Clients learn about Sovereign Keys by sending (encrypted) queries to mirrors. Once a client knows a Sovereign Key for a domain, that fact can be cached for a very long time, with only occasional queries to check for revocations. This arrangement has some nice properties in terms of making the protocol quite robust even if mirrors are malicious, blocked, or just unreliable. Clients can keep using the protocol for long periods under very hostile network conditions (like those you might find in Syria, Iran or Burma), although eventually, if they are unable to find good mirrors for weeks at a time, they will fail safe altogether.
How Strong is the Security Provided by Sovereign Keys?

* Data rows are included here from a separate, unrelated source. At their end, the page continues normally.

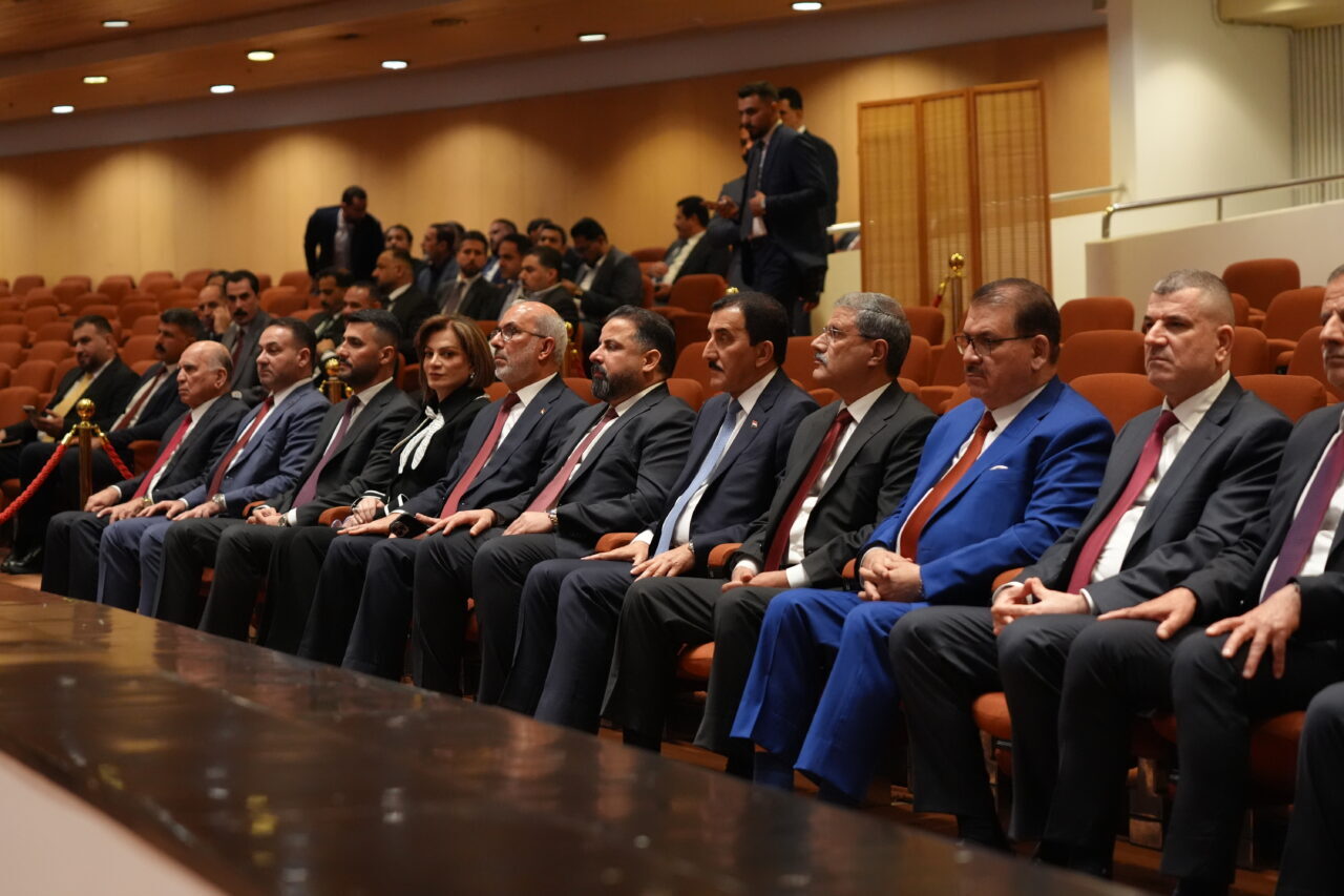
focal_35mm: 70
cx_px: 672
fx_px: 2613
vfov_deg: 19.5
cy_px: 448
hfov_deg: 28.8
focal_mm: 70
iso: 5000
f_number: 3.5
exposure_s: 1/200
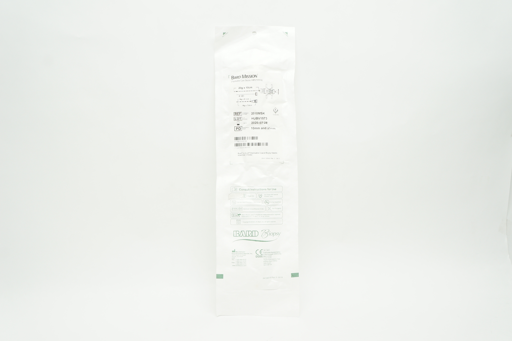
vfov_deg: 41.6
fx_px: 448
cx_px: 256
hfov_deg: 59.5
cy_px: 170
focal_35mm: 32
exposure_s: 1/40
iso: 400
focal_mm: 21
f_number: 7.1
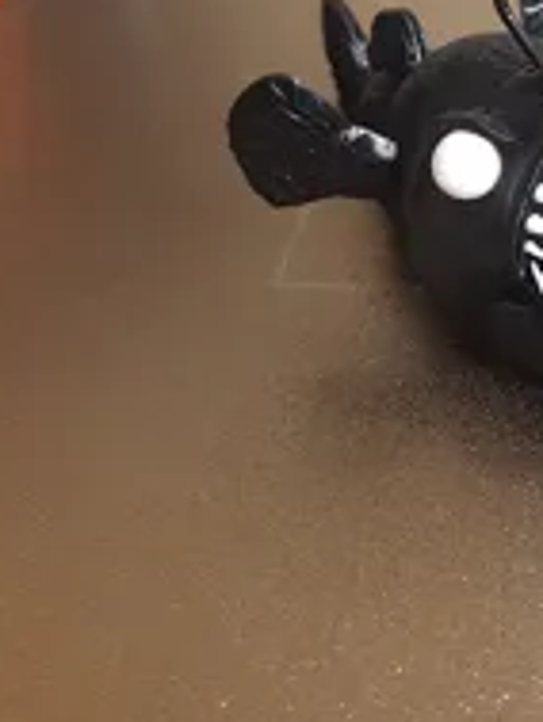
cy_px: 107
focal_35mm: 55
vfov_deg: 33.5
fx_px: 1149
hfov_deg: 25.4
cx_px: 532
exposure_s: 1/25
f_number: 1.7
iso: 250
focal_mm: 4.2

In the existing TLS authentication system, there are lots of ways for attackers to obtain certificates perfidiously. In the Sovereign Key design, the attacker needs to not only perform one of those attacks, but must also possess a time machine to travel back before the target's Sovereign Key was written into the append-only data structure.
This means that websites can choose not to depend on any third parties for the security of their encryption, if they wish to. In practice, we expect many domains to use a third-party service provider for Sovereign Key management,3 but the domain holders can choose exactly which if any such parties they wish to trust. That is in stark contrast to the present situation, where every HTTPS website is vulnerable to security incidents or malfeasance in an uncontrollably large number of places.
Steps forward
The basic Sovereign Key idea is quite simple, but the addition of real-world requirements (revocation, renewal and transfer of keys; scalability; resistance to denial-of-service attacks; good tools to make all of this simple for systems administrators) makes the project somewhat ambitious.

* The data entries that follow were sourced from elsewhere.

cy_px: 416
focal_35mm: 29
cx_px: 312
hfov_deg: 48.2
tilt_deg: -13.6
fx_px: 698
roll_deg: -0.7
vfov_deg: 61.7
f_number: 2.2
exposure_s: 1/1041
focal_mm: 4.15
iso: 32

We are working on an experimental prototype implementation, and fundraising to support this project. We'll have more to say when there's code ready for people to play with. In the mean time, we'll follow up with more posts comparing the Sovereign Key design to other proposals for addressing the insecurities in the existing Public Key Infrastructure, including DNSSEC and Perspectives/Convergence.
- 1. Causes of false-positive warnings about certificates include certificate expiry, certificates that cover fewer variants of a domain name than the webserver they're used on, the strange phenomenon we have been calling transvalidity, where some certificates are only valid if your browser has cached the right intermediate CA certificates before hand (the SSL Observatory found about 100,000 servers using transvalid certificates that sometimes cause these mysterious warnings), use of a CA that is trusted by some browsers but not others, and a choice by a webserver operator to use a self-signed cert rather than paying a CA for one.
- 2. In the current draft, there are additional requirements, including that an OCSP check for the CA certificate is successful, that the domain has been redirecting all HTTP traffic to HTTPS and publishing an HSTS header with this domain for the past two weeks.
- 3. Because Sovereign Keys are so strong, they need to be backed up redundantly and revocation and re-issuance need to be managed well. Anyone can do this, but specialized service providers will be the lowest-effort way to do it.